With more money now at its disposal, the question is if Mubi still needs the community it has so carefully cultivated. The company has added splashier fare in the past year. In May, it acquired Lynne Ramsay’s Die My Love, starring Jennifer Lawrence and Robert Pattinson, at Cannes for $24 million, a record for the streamer. In the film’s teaser released in September, Mubi name-checked itself as “the studio behind The Substance,” positioning itself as a destination for Oscar-winning films.
While Cakarel has played down Mubi’s commercial ambitions in public, the company is now dabbling with content strategies reminiscent of those of Netflix and Amazon when they abandoned indie film to pursue rapacious growth.
In recent years, Mubi has hired top executives from Netflix and Discovery. This year, it acquired its first new television shows: Mussolini: Son of a Century, Joe Wright’s dramatization of the rise of Il Duce, which turns the history of fascism into titillating pop, and Hal & Harper, directed by Cooper Raiff, a pseudo-mumblecore family drama starring himself and Lili Reinhart as 20-something siblings. The company is building theaters in Los Angeles and Mexico City and spoke to the Lower East Side’s Metrograph about a possible sale. The point of all of this is expansion: The Sequoia investment is supposed to help Mubi prepare for an IPO, which Cakarel hopes to launch in something like ten to 12 years.
The executive I spoke with insisted that the company’s television shows were more like movies told in several parts. Nor, they said, would the company ever waver from its commitment to good cinema. Cakarel’s models of creative control are Mark Zuckerberg at Meta and Elon Musk at Tesla. Cakarel controls the majority of seats on Mubi’s board and plans to retain his majority share even in the event of an IPO.
His faith in his own ability to insulate the company from market pressures is a bet against streaming precedent. After all, Netflix and Amazon also made series that were attached to auteurs, like House of Cards, whose first two episodes were directed by David Fincher, and Prime’s Too Old to Die Young, which was directed by Nicolas Winding Refn. The distance between those shows and bottom-of-the-barrel streaming fare like Stranded With My Mother-in-Law or Cocaine Quarterback is shorter than Cakarel may think.
Sequoia believes the dominance of low-quality streamers gives Mubi an advantage. “In this world of AI-slop content, there’s a big opportunity for a company to stand for the opposite,” Sequoia’s Andrew Reed told me. “Could you imagine something better than bringing long-term tech money into a company that’s deeply committed to the cinema and independent storytelling?”
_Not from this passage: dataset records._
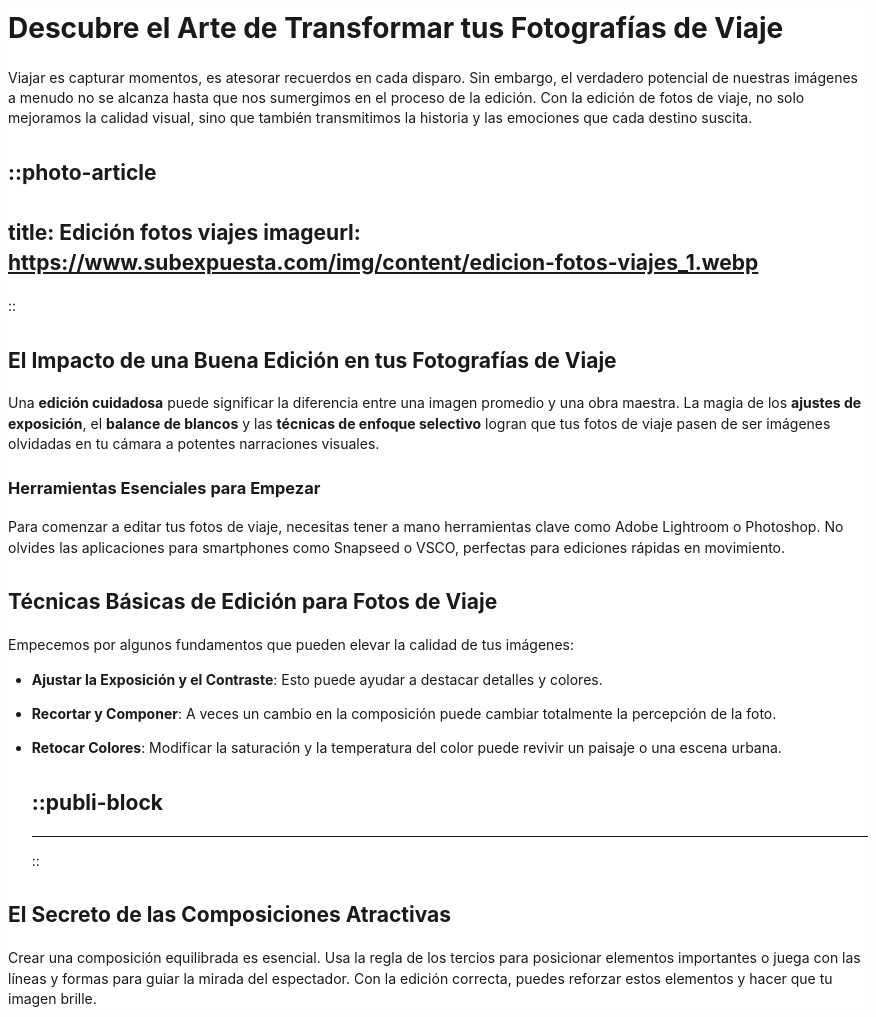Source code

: # Descubre el Arte de Transformar tus Fotografías de Viaje

Viajar es capturar momentos, es atesorar recuerdos en cada disparo. Sin embargo, el verdadero potencial de nuestras imágenes a menudo no se alcanza hasta que nos sumergimos en el proceso de la edición. Con la edición de fotos de viaje, no solo mejoramos la calidad visual, sino que también transmitimos la historia y las emociones que cada destino suscita.


::photo-article
---
title: Edición fotos viajes
imageurl: https://www.subexpuesta.com/img/content/edicion-fotos-viajes_1.webp
---
::


## El Impacto de una Buena Edición en tus Fotografías de Viaje

Una **edición cuidadosa** puede significar la diferencia entre una imagen promedio y una obra maestra. La magia de los **ajustes de exposición**, el **balance de blancos** y las **técnicas de enfoque selectivo** logran que tus fotos de viaje pasen de ser imágenes olvidadas en tu cámara a potentes narraciones visuales.

### Herramientas Esenciales para Empezar

Para comenzar a editar tus fotos de viaje, necesitas tener a mano herramientas clave como Adobe Lightroom o Photoshop. No olvides las aplicaciones para smartphones como Snapseed o VSCO, perfectas para ediciones rápidas en movimiento.

## Técnicas Básicas de Edición para Fotos de Viaje

Empecemos por algunos fundamentos que pueden elevar la calidad de tus imágenes:

- **Ajustar la Exposición y el Contraste**: Esto puede ayudar a destacar detalles y colores.
- **Recortar y Componer**: A veces un cambio en la composición puede cambiar totalmente la percepción de la foto.
- **Retocar Colores**: Modificar la saturación y la temperatura del color puede revivir un paisaje o una escena urbana.


  ::publi-block
  ---
  ---
  ::
  
  
## El Secreto de las Composiciones Atractivas

Crear una composición equilibrada es esencial. Usa la regla de los tercios para posicionar elementos importantes o juega con las líneas y formas para guiar la mirada del espectador. Con la edición correcta, puedes reforzar estos elementos y hacer que tu imagen brille.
For now, much of Mubi’s current and upcoming film releases remain a testament to Cakarel’s vision. In addition to recent films by Ramsay, Jim Jarmusch, and Kelly Reichardt, Mubi acquired Jafar Panahi’s It Was Just an Accident, which won this year’s Palme d’Or at Cannes, and has films by Park Chan-wook and Julia Ducournau planned for next year. It’s a slate that rivals those of A24 and Neon, two of the savviest American independent-film distributors operating today. For Mubi, the cost of success might not be eminent filmmakers, who have shown no sign that the Sequoia investment will keep them away. Instead, it is the respect of the company’s core audience: discerning filmgoers whose perception of the company over the past year has indelibly changed. “It’s been a wake-up call for everybody,” Dieringer told me.
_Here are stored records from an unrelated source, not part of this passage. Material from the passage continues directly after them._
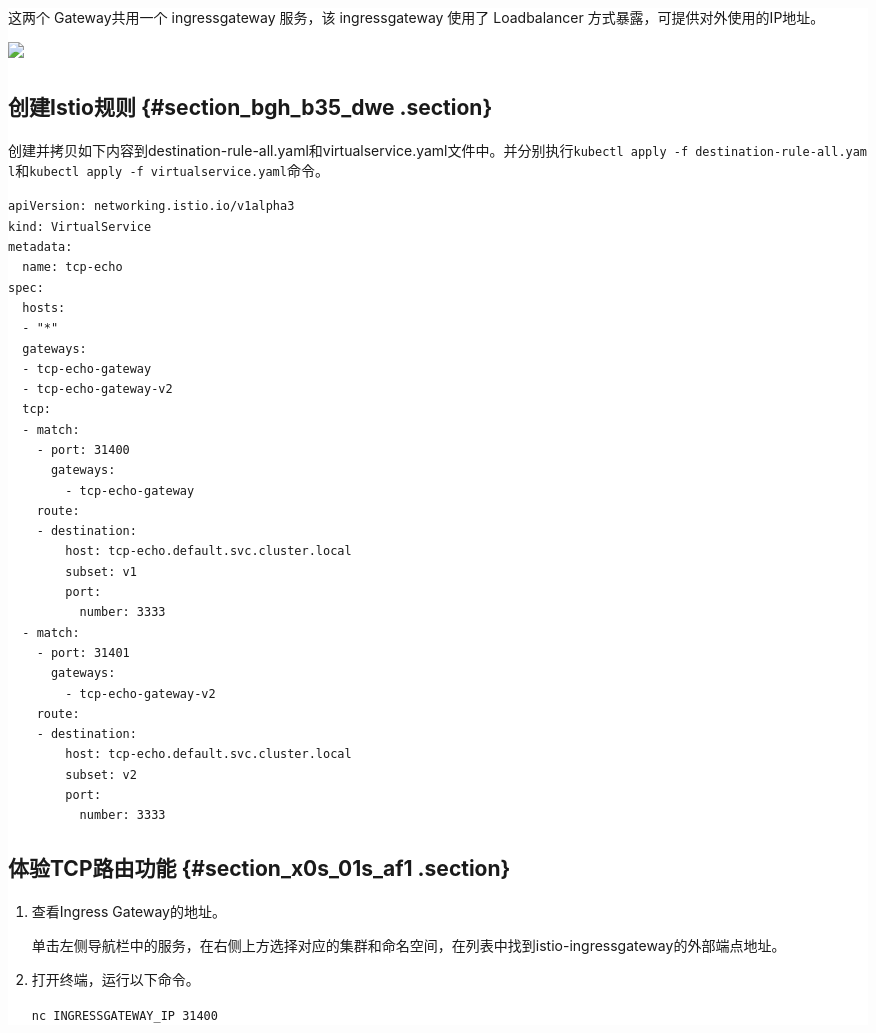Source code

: 这两个 Gateway共用一个 ingressgateway 服务，该 ingressgateway 使用了 Loadbalancer 方式暴露，可提供对外使用的IP地址。

![](http://static-aliyun-doc.oss-cn-hangzhou.aliyuncs.com/assets/img/150433/156142972448688_zh-CN.png)

## 创建Istio规则 {#section_bgh_b35_dwe .section}

创建并拷贝如下内容到destination-rule-all.yaml和virtualservice.yaml文件中。并分别执行`kubectl apply -f destination-rule-all.yaml`和`kubectl apply -f virtualservice.yaml`命令。

``` {#codeblock_pim_9rg_d3g}
apiVersion: networking.istio.io/v1alpha3
kind: VirtualService
metadata:
  name: tcp-echo
spec:
  hosts:
  - "*"
  gateways:
  - tcp-echo-gateway
  - tcp-echo-gateway-v2
  tcp:
  - match:
    - port: 31400
      gateways:
        - tcp-echo-gateway
    route:
    - destination:
        host: tcp-echo.default.svc.cluster.local
        subset: v1
        port:
          number: 3333
  - match:
    - port: 31401
      gateways:
        - tcp-echo-gateway-v2
    route:
    - destination:
        host: tcp-echo.default.svc.cluster.local
        subset: v2
        port:
          number: 3333
```

## 体验TCP路由功能 {#section_x0s_01s_af1 .section}

1.  查看Ingress Gateway的地址。

    单击左侧导航栏中的服务，在右侧上方选择对应的集群和命名空间，在列表中找到istio-ingressgateway的外部端点地址。

2.  打开终端，运行以下命令。

    ``` {#codeblock_b5e_c1u_2f1}
    nc INGRESSGATEWAY_IP 31400
    ```
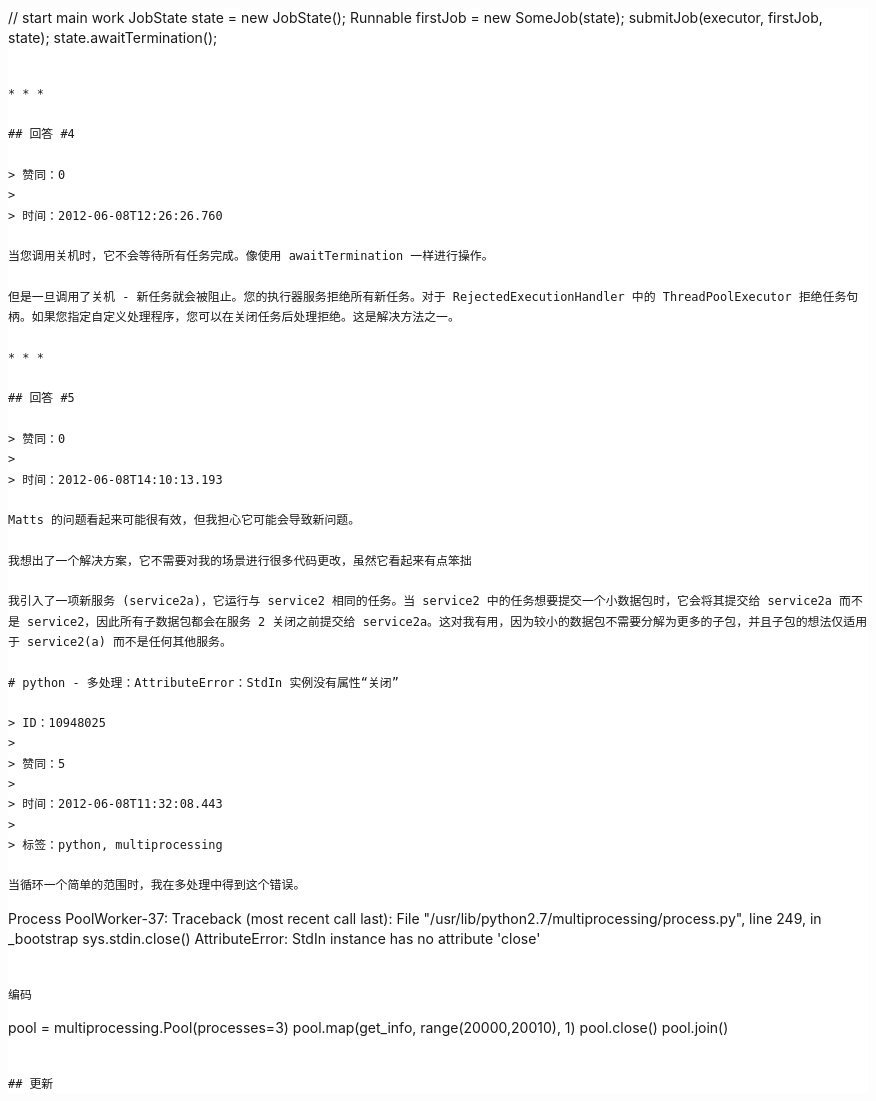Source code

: // start main work
JobState state = new JobState();
Runnable firstJob = new SomeJob(state);
submitJob(executor, firstJob, state);
state.awaitTermination(); 
```

* * *

## 回答 #4

> 赞同：0
> 
> 时间：2012-06-08T12:26:26.760

当您调用关机时，它不会等待所有任务完成。像使用 awaitTermination 一样进行操作。

但是一旦调用了关机 - 新任务就会被阻止。您的执行器服务拒绝所有新任务。对于 RejectedExecutionHandler 中的 ThreadPoolExecutor 拒绝任务句柄。如果您指定自定义处理程序，您可以在关闭任务后处理拒绝。这是解决方法之一。

* * *

## 回答 #5

> 赞同：0
> 
> 时间：2012-06-08T14:10:13.193

Matts 的问题看起来可能很有效，但我担心它可能会导致新问题。

我想出了一个解决方案，它不需要对我的场景进行很多代码更改，虽然它看起来有点笨拙

我引入了一项新服务 (service2a)，它运行与 service2 相同的任务。当 service2 中的任务想要提交一个小数据包时，它会将其提交给 service2a 而不是 service2，因此所有子数据包都会在服务 2 关闭之前提交给 service2a。这对我有用，因为较小的数据包不需要分解为更多的子包，并且子包的想法仅适用于 service2(a) 而不是任何其他服务。

# python - 多处理：AttributeError：StdIn 实例没有属性“关闭”

> ID：10948025
> 
> 赞同：5
> 
> 时间：2012-06-08T11:32:08.443
> 
> 标签：python, multiprocessing

当循环一个简单的范围时，我在多处理中得到这个错误。

```
Process PoolWorker-37:
Traceback (most recent call last):
  File "/usr/lib/python2.7/multiprocessing/process.py", line 249, in _bootstrap
    sys.stdin.close()
AttributeError: StdIn instance has no attribute 'close' 
```

编码

```
pool = multiprocessing.Pool(processes=3)
pool.map(get_info, range(20000,20010), 1)
pool.close()
pool.join() 
```

## 更新
```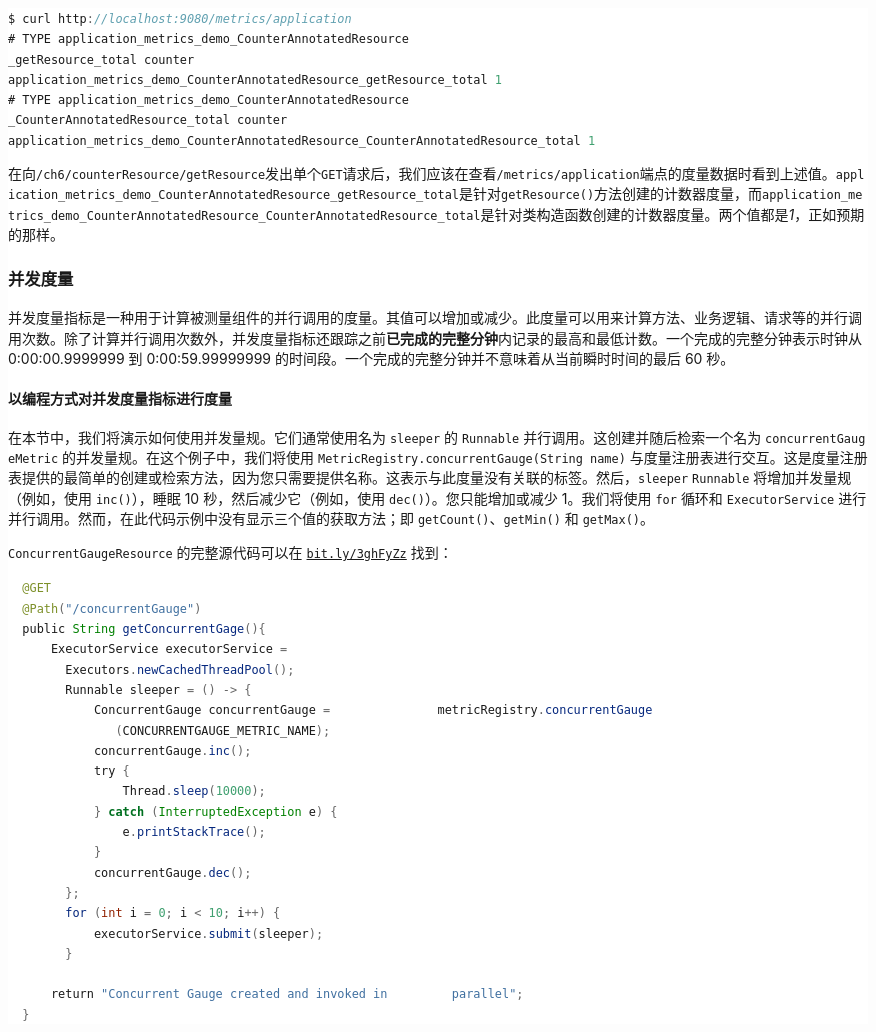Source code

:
 ```java
$ curl http://localhost:9080/metrics/application
# TYPE application_metrics_demo_CounterAnnotatedResource
_getResource_total counter
application_metrics_demo_CounterAnnotatedResource_getResource_total 1
# TYPE application_metrics_demo_CounterAnnotatedResource
_CounterAnnotatedResource_total counter
application_metrics_demo_CounterAnnotatedResource_CounterAnnotatedResource_total 1
```

在向`/ch6/counterResource/getResource`发出单个`GET`请求后，我们应该在查看`/metrics/application`端点的度量数据时看到上述值。`application_metrics_demo_CounterAnnotatedResource_getResource_total`是针对`getResource()`方法创建的计数器度量，而`application_metrics_demo_CounterAnnotatedResource_CounterAnnotatedResource_total`是针对类构造函数创建的计数器度量。两个值都是*1*，正如预期的那样。

### 并发度量

并发度量指标是一种用于计算被测量组件的并行调用的度量。其值可以增加或减少。此度量可以用来计算方法、业务逻辑、请求等的并行调用次数。除了计算并行调用次数外，并发度量指标还跟踪之前**已完成的完整分钟**内记录的最高和最低计数。一个完成的完整分钟表示时钟从 0:00:00.9999999 到 0:00:59.99999999 的时间段。一个完成的完整分钟并不意味着从当前瞬时时间的最后 60 秒。

#### 以编程方式对并发度量指标进行度量

在本节中，我们将演示如何使用并发量规。它们通常使用名为 `sleeper` 的 `Runnable` 并行调用。这创建并随后检索一个名为 `concurrentGaugeMetric` 的并发量规。在这个例子中，我们将使用 `MetricRegistry.concurrentGauge(String name)` 与度量注册表进行交互。这是度量注册表提供的最简单的创建或检索方法，因为您只需要提供名称。这表示与此度量没有关联的标签。然后，`sleeper` `Runnable` 将增加并发量规（例如，使用 `inc()`），睡眠 10 秒，然后减少它（例如，使用 `dec()`）。您只能增加或减少 1。我们将使用 `for` 循环和 `ExecutorService` 进行并行调用。然而，在此代码示例中没有显示三个值的获取方法；即 `getCount()`、`getMin()` 和 `getMax()`。

`ConcurrentGaugeResource` 的完整源代码可以在 [`bit.ly/3ghFyZz`](https://bit.ly/3ghFyZz) 找到：

```java
  @GET
  @Path("/concurrentGauge")
  public String getConcurrentGage(){
      ExecutorService executorService = 
        Executors.newCachedThreadPool();
        Runnable sleeper = () -> {
            ConcurrentGauge concurrentGauge =               metricRegistry.concurrentGauge
               (CONCURRENTGAUGE_METRIC_NAME);
            concurrentGauge.inc();
            try {
                Thread.sleep(10000);
            } catch (InterruptedException e) {
                e.printStackTrace();
            }
            concurrentGauge.dec();
        };
        for (int i = 0; i < 10; i++) {
            executorService.submit(sleeper);
        }

      return "Concurrent Gauge created and invoked in         parallel";
  }
```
A sign of this shift came in July, when a new tote bag began appearing on shoulders in art-house theaters in New York and Los Angeles. The bag, designed and sold by Hollywood Entertainment, a repertory film-programming group based in Los Angeles, looked nearly identical to Mubi’s — the same cadmium blue and logo design — but with one important change. Mubi was replaced with “Tubi,” the free, ad-supported streaming platform owned by Fox, known for scattershot programming that includes both slop (Girls Getaway Gone Wrong 2) and the sublime (Lucio Fulci, Maren Ade, Kinji Fukasaku, and Claude Chabrol all currently have films on the platform). Much like the Auteurs, Tubi has attracted a cultlike, word-of-mouth following.
“Time for a new tote,” Hollywood Entertainment’s website stated. Proceeds would be donated to a mutual-aid fund in Palestine. It sold out in a few days.